Textauszug:
▼▼▼
# microcode patch (CPU)

## schmidicom

Ich wollte mal hier Fragen/Diskutieren wie sinnvoll es ist die Firmware (microcode) des CPU über den Kernel zu aktualisieren.

Laut Wikipedia steuert diese die Interna eines CPUs (was auch immer das genau bedeutet) und kann sofern es die Hardware erlaubt aktualisiert werden.

Also machte ich gleich mal einen Selbstversuch mit meinem "AMD Phenom II x4 955 Black Edition":

1. Das paket sys-kernel/amd-ucode installiert.

2. In der Kernelconfig die zusätzliche Firmware angegeben (genau wie bei meiner ATI Radeon HD 6870)

3. Kernel neu gebaut und damit das System gestartet

Nur wozu das gut sein soll habe ich bis jetzt noch nicht so richtig herausgefunden.

Gefühlt würde ich sagen das LibreOffice und xulrunner seit dem schneller compiliert werden aber sicher bin ich mir nicht.
▲▲▲
Datenbereich:
▼▼▼
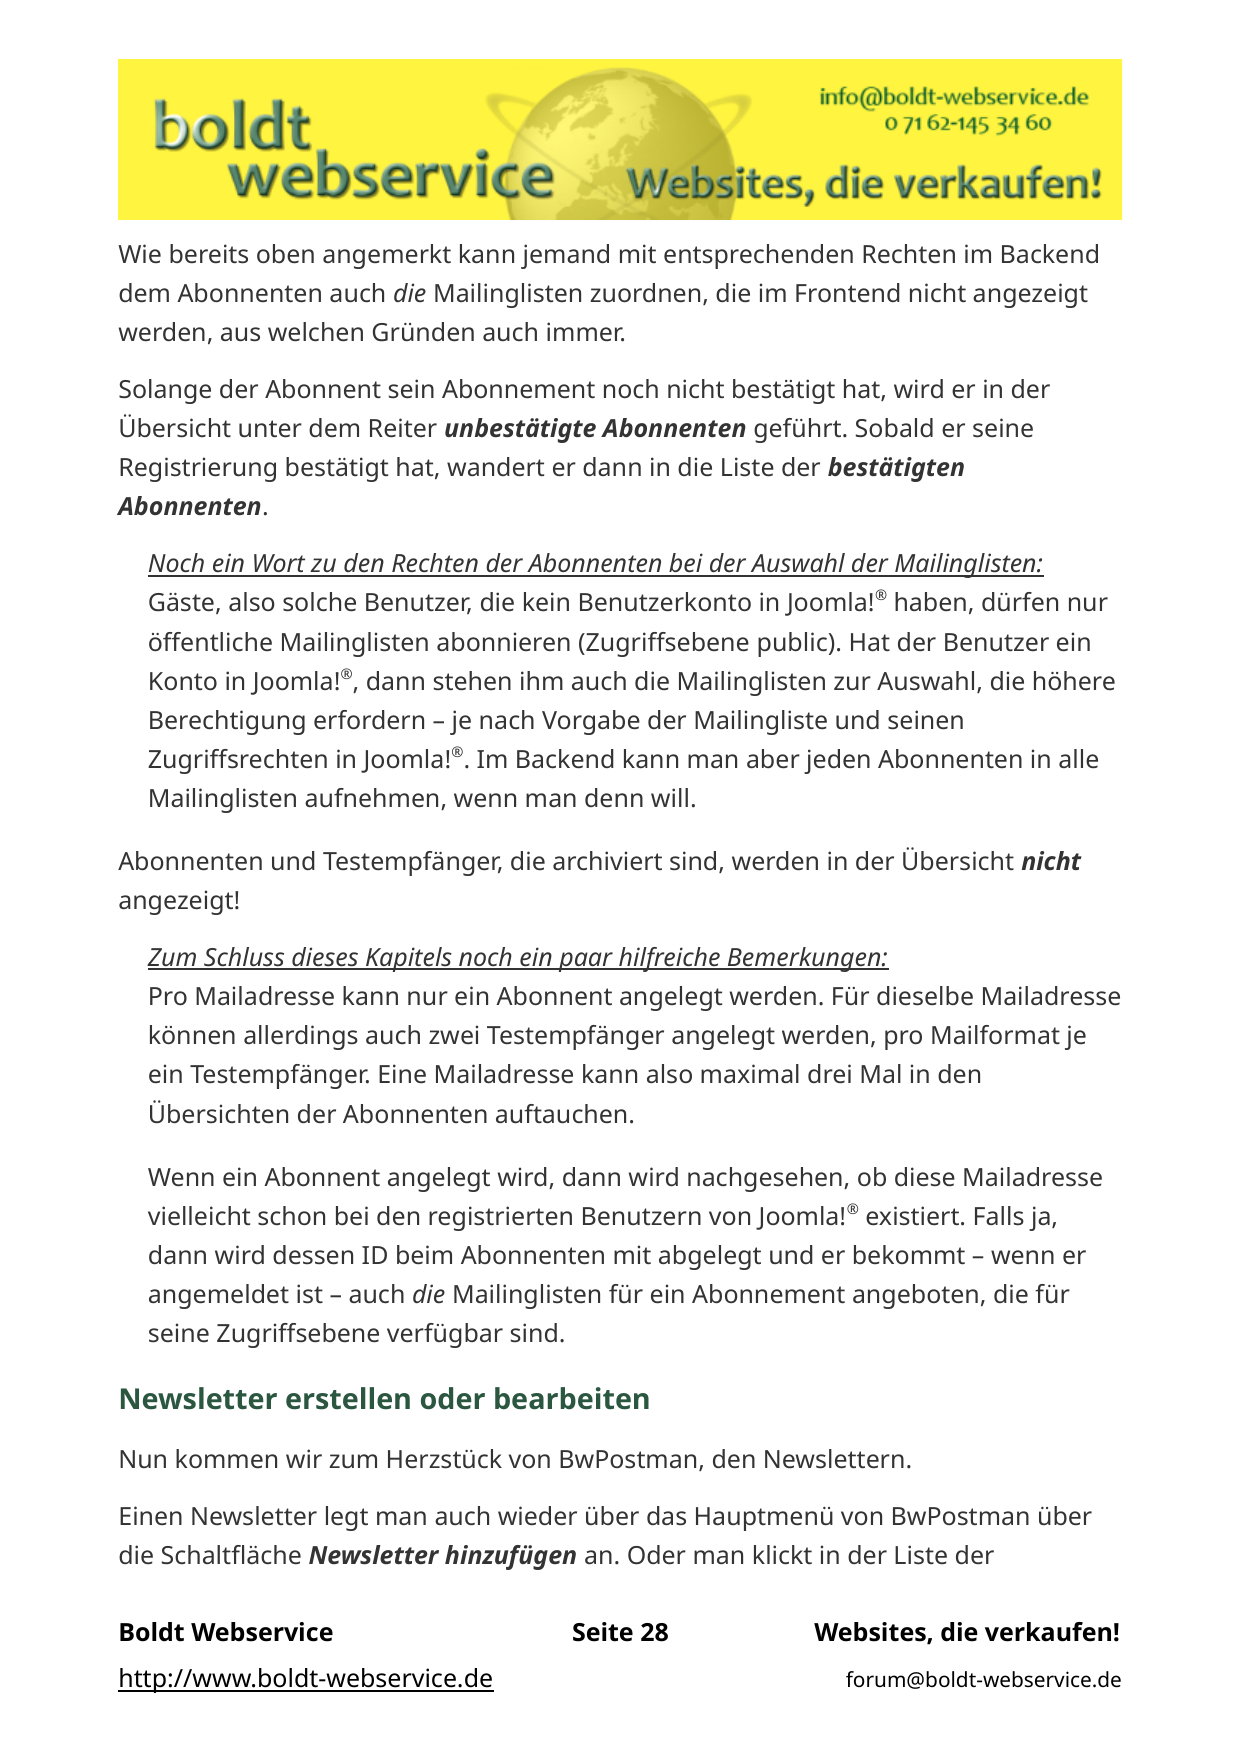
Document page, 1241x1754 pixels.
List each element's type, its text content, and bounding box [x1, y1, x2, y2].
▲▲▲
Aufgaben:
**A.** Nenne alle Schritte, die der Textauszug zum Microcode-Update für den Selbstversuch aufzählt.
**B.** Beantworte anhand des Textauszugs zum Microcode-Update diese Fragen:
(i) Mit welchem Prozessor wurde der Selbstversuch gemacht?
(ii) Welches Paket wurde installiert?
(iii) Auf welche Quelle stützt sich die Angabe, dass der Microcode die Interna eines CPUs steuert?
**C.** Führe den Textauszug zum Microcode-Update bitte nach seinem letzten Satz weiter.

Erwartete Ergebnisse:
**A.**
1. Das Paket sys-kernel/amd-ucode installiert.
2. In der Kernelconfig die zusätzliche Firmware angegeben (genau wie bei der ATI Radeon HD 6870).
3. Den Kernel neu gebaut und damit das System gestartet.

**B.**
(i) Mit einem AMD Phenom II x4 955 Black Edition.
(ii) sys-kernel/amd-ucode.
(iii) Auf Wikipedia.

**C.**
Weiss einer von euch mehr darüber?Last edited by schmidicom on Thu Jul 21, 2011 8:40 am; edited 1 time in total

----------

## astaecker

Die Microcode-Updates beheben Fehler (, die zum Absturz führen) und fehlerhafte Berechnungen. Von wegen besserer Leistung habe ich noch nichts gehört.

Das Vorgehen ist aber richtig. Im deutschen Gentoo Wiki ist es nochmal vollständig dokumentiert.

----------

## schmidicom

 *arlsair wrote:*   

> Die Microcode-Updates beheben Fehler (, die zum Absturz führen) und fehlerhafte Berechnungen.

 

Dann sollte man eigentlich meinen das dies jedem zu empfehlen ist, doch sys-kernel/amd-ucode ist als unstable markiert.

Gibt es dafür einen guten Grund?

----------

## forrestfunk81

Hier gibts ne amd64 microcode Mailinglist. Da stehen auch n paar Hinweise zu behobenen Fehlern, hab das aber nicht alles gelesen.

[Edit]

Flameeyes hat zu den technischen Details auch mal was gebloggt.

----------

## schmidicom

 *forrestfunk81 wrote:*   

> Hier gibts ne amd64 microcode Mailinglist. Da stehen auch n paar Hinweise zu behobenen Fehlern, hab das aber nicht alles gelesen.
> 
> [Edit]
> 
> Flameeyes hat zu den technischen Details auch mal was gebloggt.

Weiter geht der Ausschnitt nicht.